The Internet and e-Business seem to go hand-in-hand
nowadays. Companies want to know how the Internet can be leveraged for
business, just as their counterparts in the US seem to be using
it. This column explores five key trends which provide the background
for enabling e-Business in the Internet Age.
The Death of Distance
In a landmark Economist survey a few years ago, the author talked
about how geography was becoming irrelevant in telecom. The Net is
making this more so. While voice telephony itself has not much
affected much so far in India, email has made it so much more
convenient to keep in touch and conduct business with customers
worldwide. Internet telephony will speed this process, and will be
beyond regulators. The Net cuts through barriers imposed by space and
time. Businesses in India have to brace up for competition from
everywhere. At the same time, it opens up opportunities for Indian
companies to do business internationally. The world is becoming more
of a village, than ever before.
The Exchange Economy
A recent article in Fortune magazine talks about “infomediaries”,
online exchanges that link buyers and sellers by effectively
distributing market information. It says that infomediaries are a
cross between electronic catalogs, efficient marketplaces that greatly
reduce transaction costs, and content libraries, which help companies
make purchasing decisions. This trend will impact many businesses in
India, as the Net becomes the electronic meeting and trading
place. The combination of content, communications, community and
commerce is the foundation on which an infomediary will be built. This
is a big opportunity area in India: set up infomediaries for vertical
segments.
The Net as your Intranet
In India, as I have mentioned in earlier columns, the killer
application for corporates is e-mail. Limitations on wide area
bandwidth and high costs will make it easier for companies to
interconnect their offices in different locations via the Internet
than through their own network. The Net effectively becomes the
corporate Intranet server, seamlessly merging internal and external
information. Just as portals like Yahoo and Excite offer utility
services like email, chat and calendaring, companies will use these
services within their organisation, but served off the Internet. This
will allow access anytime and from anywhere. All that will be required
is a Web browser on the desktop.
The Powerful Consumer
As information dissemination via the Net becomes easier, more
companies will put up greater information on the Net. The result:
power to the consumer, who will easily compare product/service
features of competing products. One area where this is already
happening is banking, where sites offer comparisons of interest rates
offered from different banks on a single page! There will be an
increase in such comparator sites in India. Combined with the other
trends, it means that the future battles will be based on price and
service, not physical proximity to the customer.

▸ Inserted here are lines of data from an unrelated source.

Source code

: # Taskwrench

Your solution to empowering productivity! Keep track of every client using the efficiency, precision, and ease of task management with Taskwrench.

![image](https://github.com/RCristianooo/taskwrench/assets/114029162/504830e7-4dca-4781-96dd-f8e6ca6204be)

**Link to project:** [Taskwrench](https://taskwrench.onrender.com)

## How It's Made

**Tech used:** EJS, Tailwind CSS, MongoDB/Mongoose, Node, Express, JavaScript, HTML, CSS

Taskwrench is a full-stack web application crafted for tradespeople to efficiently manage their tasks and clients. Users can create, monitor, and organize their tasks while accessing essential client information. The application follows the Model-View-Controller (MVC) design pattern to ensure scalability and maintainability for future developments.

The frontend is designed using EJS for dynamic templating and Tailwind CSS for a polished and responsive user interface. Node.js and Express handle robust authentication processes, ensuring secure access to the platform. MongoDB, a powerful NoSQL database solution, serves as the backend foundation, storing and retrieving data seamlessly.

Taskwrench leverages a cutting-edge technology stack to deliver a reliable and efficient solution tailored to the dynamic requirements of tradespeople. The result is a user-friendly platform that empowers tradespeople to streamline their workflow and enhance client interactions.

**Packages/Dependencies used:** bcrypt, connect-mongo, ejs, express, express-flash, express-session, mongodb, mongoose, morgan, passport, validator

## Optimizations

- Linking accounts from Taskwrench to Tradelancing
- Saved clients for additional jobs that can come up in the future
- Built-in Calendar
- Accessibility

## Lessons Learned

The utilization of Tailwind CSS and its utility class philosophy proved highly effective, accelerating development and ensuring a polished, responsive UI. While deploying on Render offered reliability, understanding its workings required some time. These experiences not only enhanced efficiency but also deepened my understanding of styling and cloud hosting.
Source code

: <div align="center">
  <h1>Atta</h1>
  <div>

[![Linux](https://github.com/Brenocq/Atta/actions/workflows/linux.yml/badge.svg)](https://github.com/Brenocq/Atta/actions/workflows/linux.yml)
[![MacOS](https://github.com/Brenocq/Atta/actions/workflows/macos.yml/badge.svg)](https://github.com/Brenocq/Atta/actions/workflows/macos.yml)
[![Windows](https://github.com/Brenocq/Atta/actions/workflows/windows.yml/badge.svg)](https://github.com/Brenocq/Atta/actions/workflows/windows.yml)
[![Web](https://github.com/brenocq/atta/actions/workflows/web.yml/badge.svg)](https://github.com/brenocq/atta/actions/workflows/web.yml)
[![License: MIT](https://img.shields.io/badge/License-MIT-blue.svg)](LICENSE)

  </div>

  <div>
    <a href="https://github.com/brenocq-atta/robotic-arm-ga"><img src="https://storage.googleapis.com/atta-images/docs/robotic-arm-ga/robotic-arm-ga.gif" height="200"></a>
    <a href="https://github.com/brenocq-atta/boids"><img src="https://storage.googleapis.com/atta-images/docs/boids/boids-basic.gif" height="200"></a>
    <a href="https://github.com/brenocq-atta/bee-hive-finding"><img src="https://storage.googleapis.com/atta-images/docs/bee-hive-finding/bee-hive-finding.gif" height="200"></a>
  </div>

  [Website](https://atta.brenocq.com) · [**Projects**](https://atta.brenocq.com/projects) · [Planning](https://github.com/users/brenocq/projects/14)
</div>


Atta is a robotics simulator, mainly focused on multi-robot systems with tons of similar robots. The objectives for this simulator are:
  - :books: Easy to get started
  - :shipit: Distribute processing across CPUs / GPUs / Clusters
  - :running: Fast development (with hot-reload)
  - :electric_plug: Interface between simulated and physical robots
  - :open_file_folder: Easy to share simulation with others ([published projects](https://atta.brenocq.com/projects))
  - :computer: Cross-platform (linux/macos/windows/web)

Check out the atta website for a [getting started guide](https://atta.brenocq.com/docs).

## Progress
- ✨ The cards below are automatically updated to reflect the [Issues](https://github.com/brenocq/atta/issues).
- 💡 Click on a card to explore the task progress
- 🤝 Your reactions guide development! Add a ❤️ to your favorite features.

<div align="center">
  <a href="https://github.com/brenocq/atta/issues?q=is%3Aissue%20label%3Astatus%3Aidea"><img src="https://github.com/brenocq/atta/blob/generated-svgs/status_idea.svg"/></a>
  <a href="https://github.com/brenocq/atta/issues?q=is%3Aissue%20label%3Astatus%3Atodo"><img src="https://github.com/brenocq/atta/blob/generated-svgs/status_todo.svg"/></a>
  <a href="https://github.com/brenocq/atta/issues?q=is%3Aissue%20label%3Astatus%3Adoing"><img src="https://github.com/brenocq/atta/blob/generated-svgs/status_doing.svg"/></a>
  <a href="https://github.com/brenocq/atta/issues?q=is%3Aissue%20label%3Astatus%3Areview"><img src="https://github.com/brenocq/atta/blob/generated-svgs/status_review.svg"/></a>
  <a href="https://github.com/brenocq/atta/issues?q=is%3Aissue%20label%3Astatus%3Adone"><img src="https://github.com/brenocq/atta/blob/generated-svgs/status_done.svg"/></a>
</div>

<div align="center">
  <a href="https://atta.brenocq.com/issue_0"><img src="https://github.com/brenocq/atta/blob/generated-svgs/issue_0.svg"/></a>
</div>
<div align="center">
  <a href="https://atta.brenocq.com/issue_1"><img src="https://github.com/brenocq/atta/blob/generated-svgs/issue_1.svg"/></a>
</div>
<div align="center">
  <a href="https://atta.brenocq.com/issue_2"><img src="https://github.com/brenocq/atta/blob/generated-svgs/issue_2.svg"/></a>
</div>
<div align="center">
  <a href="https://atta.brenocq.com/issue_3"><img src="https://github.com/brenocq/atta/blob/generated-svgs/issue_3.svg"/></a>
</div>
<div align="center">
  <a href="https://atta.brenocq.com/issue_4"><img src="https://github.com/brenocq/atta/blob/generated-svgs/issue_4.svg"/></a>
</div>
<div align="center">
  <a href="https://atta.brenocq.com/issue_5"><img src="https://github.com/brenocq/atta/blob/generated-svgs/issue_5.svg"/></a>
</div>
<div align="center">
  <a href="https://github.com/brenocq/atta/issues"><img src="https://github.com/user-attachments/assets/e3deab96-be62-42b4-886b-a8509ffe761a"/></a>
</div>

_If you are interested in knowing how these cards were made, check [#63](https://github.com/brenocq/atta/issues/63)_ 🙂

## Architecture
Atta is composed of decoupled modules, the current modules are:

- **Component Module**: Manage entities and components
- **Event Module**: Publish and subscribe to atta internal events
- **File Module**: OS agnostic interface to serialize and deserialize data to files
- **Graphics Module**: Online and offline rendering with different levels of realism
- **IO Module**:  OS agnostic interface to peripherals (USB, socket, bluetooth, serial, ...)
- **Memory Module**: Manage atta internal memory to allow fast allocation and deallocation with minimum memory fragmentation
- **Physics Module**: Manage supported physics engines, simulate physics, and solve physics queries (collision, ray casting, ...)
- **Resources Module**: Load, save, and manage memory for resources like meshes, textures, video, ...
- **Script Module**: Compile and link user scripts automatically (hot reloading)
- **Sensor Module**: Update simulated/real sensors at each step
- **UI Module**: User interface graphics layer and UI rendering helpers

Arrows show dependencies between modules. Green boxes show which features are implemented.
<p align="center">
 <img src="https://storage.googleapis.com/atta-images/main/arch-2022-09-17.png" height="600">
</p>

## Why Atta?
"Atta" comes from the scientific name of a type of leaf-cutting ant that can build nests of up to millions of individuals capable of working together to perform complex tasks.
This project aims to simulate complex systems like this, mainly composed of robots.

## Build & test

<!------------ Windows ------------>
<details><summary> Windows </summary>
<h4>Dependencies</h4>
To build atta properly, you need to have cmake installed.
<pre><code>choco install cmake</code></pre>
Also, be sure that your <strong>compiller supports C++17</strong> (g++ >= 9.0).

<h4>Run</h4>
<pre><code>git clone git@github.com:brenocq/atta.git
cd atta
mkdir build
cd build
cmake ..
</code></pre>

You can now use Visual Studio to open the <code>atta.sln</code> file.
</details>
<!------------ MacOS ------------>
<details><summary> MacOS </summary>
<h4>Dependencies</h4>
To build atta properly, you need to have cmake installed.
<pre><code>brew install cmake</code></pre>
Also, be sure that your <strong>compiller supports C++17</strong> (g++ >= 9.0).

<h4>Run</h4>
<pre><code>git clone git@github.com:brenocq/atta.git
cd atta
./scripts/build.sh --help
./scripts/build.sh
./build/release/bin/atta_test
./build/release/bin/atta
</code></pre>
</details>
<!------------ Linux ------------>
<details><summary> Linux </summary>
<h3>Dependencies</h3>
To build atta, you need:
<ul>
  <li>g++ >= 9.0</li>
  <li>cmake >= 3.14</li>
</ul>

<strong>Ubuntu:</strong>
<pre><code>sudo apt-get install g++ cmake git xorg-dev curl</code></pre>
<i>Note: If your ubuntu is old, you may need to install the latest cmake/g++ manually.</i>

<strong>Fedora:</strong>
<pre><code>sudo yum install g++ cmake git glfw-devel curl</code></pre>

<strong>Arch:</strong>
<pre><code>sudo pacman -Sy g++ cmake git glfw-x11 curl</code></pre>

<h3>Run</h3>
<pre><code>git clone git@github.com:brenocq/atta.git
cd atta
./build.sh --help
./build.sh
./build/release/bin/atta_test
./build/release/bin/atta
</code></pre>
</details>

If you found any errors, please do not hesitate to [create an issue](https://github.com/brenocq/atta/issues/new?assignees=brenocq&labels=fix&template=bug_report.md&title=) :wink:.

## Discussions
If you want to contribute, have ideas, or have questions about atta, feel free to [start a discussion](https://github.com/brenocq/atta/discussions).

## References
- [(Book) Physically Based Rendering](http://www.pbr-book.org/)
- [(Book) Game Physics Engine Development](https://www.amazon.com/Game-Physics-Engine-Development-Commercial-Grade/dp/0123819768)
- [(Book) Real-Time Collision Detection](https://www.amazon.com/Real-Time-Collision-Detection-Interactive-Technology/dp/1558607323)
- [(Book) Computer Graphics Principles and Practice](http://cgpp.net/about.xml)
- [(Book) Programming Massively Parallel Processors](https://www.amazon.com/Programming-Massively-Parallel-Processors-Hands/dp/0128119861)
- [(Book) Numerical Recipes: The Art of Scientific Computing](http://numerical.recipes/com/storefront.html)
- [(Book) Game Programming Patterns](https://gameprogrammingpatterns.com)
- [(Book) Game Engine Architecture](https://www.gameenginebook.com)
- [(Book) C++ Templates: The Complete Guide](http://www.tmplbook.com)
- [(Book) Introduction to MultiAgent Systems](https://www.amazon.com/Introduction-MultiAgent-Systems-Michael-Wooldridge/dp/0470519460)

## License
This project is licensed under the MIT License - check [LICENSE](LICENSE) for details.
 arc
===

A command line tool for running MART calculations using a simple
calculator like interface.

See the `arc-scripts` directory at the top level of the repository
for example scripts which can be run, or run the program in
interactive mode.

Content meets Distribution
An interesting point was made by management guru CK Prahalad at a
seminar recently. India’s telephone connections may be 15-20 million,
but access to telephony is higher by a factor of 20-30, if not
more. PCOs have succeeded in taking telephony to the masses. Similarly
for the Internet. While abroad the ratio is nearly 1:1 between access
and connections, in India the access multiplier can become as high as
100 if we can set up a network of Internet kiosks (or community
centres) across the country. Cybercafes are the first generation
kiosks. They make Net access available without the need for a PC at
home or in the office. Building up a grassroots distribution system
via a network of kiosks (with, perhaps, a smart card payment system, a
regional-language browser and local content) will make Net access near
ubiquitous across the country within the next 5 years. What is
required: e-Services.
The Internet will have a much bigger impact on India than we can
imagine. We have to create our own business models; just trying to
replicate business models from the US is not the answer. And that is
where the opportunities of tomorrow lie.